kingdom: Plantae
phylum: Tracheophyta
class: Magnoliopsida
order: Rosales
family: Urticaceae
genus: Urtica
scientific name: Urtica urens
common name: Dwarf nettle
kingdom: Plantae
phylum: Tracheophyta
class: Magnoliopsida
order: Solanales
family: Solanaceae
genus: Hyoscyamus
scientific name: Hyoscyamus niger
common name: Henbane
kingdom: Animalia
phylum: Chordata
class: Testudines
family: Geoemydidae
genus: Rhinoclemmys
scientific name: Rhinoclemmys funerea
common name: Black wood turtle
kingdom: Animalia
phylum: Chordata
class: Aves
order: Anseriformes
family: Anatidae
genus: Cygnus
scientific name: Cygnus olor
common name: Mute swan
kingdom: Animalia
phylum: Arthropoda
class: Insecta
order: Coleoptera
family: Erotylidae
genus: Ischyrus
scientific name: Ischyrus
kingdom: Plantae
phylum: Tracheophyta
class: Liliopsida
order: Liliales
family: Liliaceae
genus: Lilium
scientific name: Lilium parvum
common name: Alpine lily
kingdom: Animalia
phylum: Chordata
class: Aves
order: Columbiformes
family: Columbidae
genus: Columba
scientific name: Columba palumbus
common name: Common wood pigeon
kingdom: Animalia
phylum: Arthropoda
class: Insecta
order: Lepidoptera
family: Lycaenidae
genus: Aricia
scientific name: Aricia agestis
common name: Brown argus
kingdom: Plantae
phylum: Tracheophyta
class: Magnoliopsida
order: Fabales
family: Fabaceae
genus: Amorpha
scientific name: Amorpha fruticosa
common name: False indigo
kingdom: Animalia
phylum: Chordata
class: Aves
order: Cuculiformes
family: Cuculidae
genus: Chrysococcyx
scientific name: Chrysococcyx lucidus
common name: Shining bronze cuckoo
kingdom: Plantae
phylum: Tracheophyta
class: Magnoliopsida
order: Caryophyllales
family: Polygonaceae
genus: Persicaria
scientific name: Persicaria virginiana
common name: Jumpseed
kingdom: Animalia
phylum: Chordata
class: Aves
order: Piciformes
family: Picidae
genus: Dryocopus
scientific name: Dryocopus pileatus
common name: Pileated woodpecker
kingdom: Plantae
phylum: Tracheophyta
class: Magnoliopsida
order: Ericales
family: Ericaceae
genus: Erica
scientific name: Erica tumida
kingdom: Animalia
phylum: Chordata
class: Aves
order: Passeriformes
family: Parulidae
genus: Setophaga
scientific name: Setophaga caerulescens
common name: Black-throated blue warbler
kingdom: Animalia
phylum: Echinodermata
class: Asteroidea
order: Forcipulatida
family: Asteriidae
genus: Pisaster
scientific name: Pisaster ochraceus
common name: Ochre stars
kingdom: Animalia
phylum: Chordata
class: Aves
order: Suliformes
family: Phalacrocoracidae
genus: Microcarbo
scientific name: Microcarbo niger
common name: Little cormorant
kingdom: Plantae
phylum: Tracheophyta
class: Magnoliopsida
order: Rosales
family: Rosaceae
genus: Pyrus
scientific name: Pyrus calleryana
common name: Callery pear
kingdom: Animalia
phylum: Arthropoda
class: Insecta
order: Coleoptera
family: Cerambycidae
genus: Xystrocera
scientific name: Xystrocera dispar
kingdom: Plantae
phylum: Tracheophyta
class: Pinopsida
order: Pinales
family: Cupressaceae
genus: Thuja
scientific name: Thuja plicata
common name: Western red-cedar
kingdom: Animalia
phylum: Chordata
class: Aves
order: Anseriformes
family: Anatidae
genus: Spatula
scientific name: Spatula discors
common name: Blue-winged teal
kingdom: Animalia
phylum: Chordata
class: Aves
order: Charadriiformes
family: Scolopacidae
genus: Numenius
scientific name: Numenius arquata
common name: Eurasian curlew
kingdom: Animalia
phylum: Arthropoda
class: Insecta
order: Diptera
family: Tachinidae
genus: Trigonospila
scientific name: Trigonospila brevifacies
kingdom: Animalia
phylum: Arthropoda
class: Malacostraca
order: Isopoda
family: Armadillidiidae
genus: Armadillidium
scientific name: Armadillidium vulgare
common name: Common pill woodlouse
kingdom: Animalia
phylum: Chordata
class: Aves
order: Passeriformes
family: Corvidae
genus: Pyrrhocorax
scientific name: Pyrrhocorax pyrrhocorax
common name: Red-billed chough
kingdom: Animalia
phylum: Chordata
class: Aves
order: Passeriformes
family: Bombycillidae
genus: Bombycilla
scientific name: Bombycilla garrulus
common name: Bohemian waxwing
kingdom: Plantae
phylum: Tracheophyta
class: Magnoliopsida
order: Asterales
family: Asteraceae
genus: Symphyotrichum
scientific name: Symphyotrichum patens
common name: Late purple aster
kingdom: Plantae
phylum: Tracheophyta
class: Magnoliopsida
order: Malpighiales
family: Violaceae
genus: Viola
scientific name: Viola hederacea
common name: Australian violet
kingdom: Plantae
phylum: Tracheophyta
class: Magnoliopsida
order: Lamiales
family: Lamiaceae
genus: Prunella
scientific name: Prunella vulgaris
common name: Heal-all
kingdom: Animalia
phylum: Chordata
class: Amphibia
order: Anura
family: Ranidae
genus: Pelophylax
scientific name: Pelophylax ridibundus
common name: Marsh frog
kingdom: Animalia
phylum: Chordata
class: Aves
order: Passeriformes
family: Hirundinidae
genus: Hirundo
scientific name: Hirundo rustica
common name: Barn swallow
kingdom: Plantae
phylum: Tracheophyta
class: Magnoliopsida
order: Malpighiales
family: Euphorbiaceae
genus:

● ● ●

■ What you will do
Change every "common name" in the records above to "vernacular name", and write out all the records again with nothing else altered.

■ Solved exercise
kingdom: Plantae
phylum: Tracheophyta
class: Magnoliopsida
order: Rosales
family: Urticaceae
genus: Urtica
scientific name: Urtica urens
vernacular name: Dwarf nettle
kingdom: Plantae
phylum: Tracheophyta
class: Magnoliopsida
order: Solanales
family: Solanaceae
genus: Hyoscyamus
scientific name: Hyoscyamus niger
vernacular name: Henbane
kingdom: Animalia
phylum: Chordata
class: Testudines
family: Geoemydidae
genus: Rhinoclemmys
scientific name: Rhinoclemmys funerea
vernacular name: Black wood turtle
kingdom: Animalia
phylum: Chordata
class: Aves
order: Anseriformes
family: Anatidae
genus: Cygnus
scientific name: Cygnus olor
vernacular name: Mute swan
kingdom: Animalia
phylum: Arthropoda
class: Insecta
order: Coleoptera
family: Erotylidae
genus: Ischyrus
scientific name: Ischyrus
kingdom: Plantae
phylum: Tracheophyta
class: Liliopsida
order: Liliales
family: Liliaceae
genus: Lilium
scientific name: Lilium parvum
vernacular name: Alpine lily
kingdom: Animalia
phylum: Chordata
class: Aves
order: Columbiformes
family: Columbidae
genus: Columba
scientific name: Columba palumbus
vernacular name: Common wood pigeon
kingdom: Animalia
phylum: Arthropoda
class: Insecta
order: Lepidoptera
family: Lycaenidae
genus: Aricia
scientific name: Aricia agestis
vernacular name: Brown argus
kingdom: Plantae
phylum: Tracheophyta
class: Magnoliopsida
order: Fabales
family: Fabaceae
genus: Amorpha
scientific name: Amorpha fruticosa
vernacular name: False indigo
kingdom: Animalia
phylum: Chordata
class: Aves
order: Cuculiformes
family: Cuculidae
genus: Chrysococcyx
scientific name: Chrysococcyx lucidus
vernacular name: Shining bronze cuckoo
kingdom: Plantae
phylum: Tracheophyta
class: Magnoliopsida
order: Caryophyllales
family: Polygonaceae
genus: Persicaria
scientific name: Persicaria virginiana
vernacular name: Jumpseed
kingdom: Animalia
phylum: Chordata
class: Aves
order: Piciformes
family: Picidae
genus: Dryocopus
scientific name: Dryocopus pileatus
vernacular name: Pileated woodpecker
kingdom: Plantae
phylum: Tracheophyta
class: Magnoliopsida
order: Ericales
family: Ericaceae
genus: Erica
scientific name: Erica tumida
kingdom: Animalia
phylum: Chordata
class: Aves
order: Passeriformes
family: Parulidae
genus: Setophaga
scientific name: Setophaga caerulescens
vernacular name: Black-throated blue warbler
kingdom: Animalia
phylum: Echinodermata
class: Asteroidea
order: Forcipulatida
family: Asteriidae
genus: Pisaster
scientific name: Pisaster ochraceus
vernacular name: Ochre stars
kingdom: Animalia
phylum: Chordata
class: Aves
order: Suliformes
family: Phalacrocoracidae
genus: Microcarbo
scientific name: Microcarbo niger
vernacular name: Little cormorant
kingdom: Plantae
phylum: Tracheophyta
class: Magnoliopsida
order: Rosales
family: Rosaceae
genus: Pyrus
scientific name: Pyrus calleryana
vernacular name: Callery pear
kingdom: Animalia
phylum: Arthropoda
class: Insecta
order: Coleoptera
family: Cerambycidae
genus: Xystrocera
scientific name: Xystrocera dispar
kingdom: Plantae
phylum: Tracheophyta
class: Pinopsida
order: Pinales
family: Cupressaceae
genus: Thuja
scientific name: Thuja plicata
vernacular name: Western red-cedar
kingdom: Animalia
phylum: Chordata
class: Aves
order: Anseriformes
family: Anatidae
genus: Spatula
scientific name: Spatula discors
vernacular name: Blue-winged teal
kingdom: Animalia
phylum: Chordata
class: Aves
order: Charadriiformes
family: Scolopacidae
genus: Numenius
scientific name: Numenius arquata
vernacular name: Eurasian curlew
kingdom: Animalia
phylum: Arthropoda
class: Insecta
order: Diptera
family: Tachinidae
genus: Trigonospila
scientific name: Trigonospila brevifacies
kingdom: Animalia
phylum: Arthropoda
class: Malacostraca
order: Isopoda
family: Armadillidiidae
genus: Armadillidium
scientific name: Armadillidium vulgare
vernacular name: Common pill woodlouse
kingdom: Animalia
phylum: Chordata
class: Aves
order: Passeriformes
family: Corvidae
genus: Pyrrhocorax
scientific name: Pyrrhocorax pyrrhocorax
vernacular name: Red-billed chough
kingdom: Animalia
phylum: Chordata
class: Aves
order: Passeriformes
family: Bombycillidae
genus: Bombycilla
scientific name: Bombycilla garrulus
vernacular name: Bohemian waxwing
kingdom: Plantae
phylum: Tracheophyta
class: Magnoliopsida
order: Asterales
family: Asteraceae
genus: Symphyotrichum
scientific name: Symphyotrichum patens
vernacular name: Late purple aster
kingdom: Plantae
phylum: Tracheophyta
class: Magnoliopsida
order: Malpighiales
family: Violaceae
genus: Viola
scientific name: Viola hederacea
vernacular name: Australian violet
kingdom: Plantae
phylum: Tracheophyta
class: Magnoliopsida
order: Lamiales
family: Lamiaceae
genus: Prunella
scientific name: Prunella vulgaris
vernacular name: Heal-all
kingdom: Animalia
phylum: Chordata
class: Amphibia
order: Anura
family: Ranidae
genus: Pelophylax
scientific name: Pelophylax ridibundus
vernacular name: Marsh frog
kingdom: Animalia
phylum: Chordata
class: Aves
order: Passeriformes
family: Hirundinidae
genus: Hirundo
scientific name: Hirundo rustica
vernacular name: Barn swallow
kingdom: Plantae
phylum: Tracheophyta
class: Magnoliopsida
order: Malpighiales
family: Euphorbiaceae
genus:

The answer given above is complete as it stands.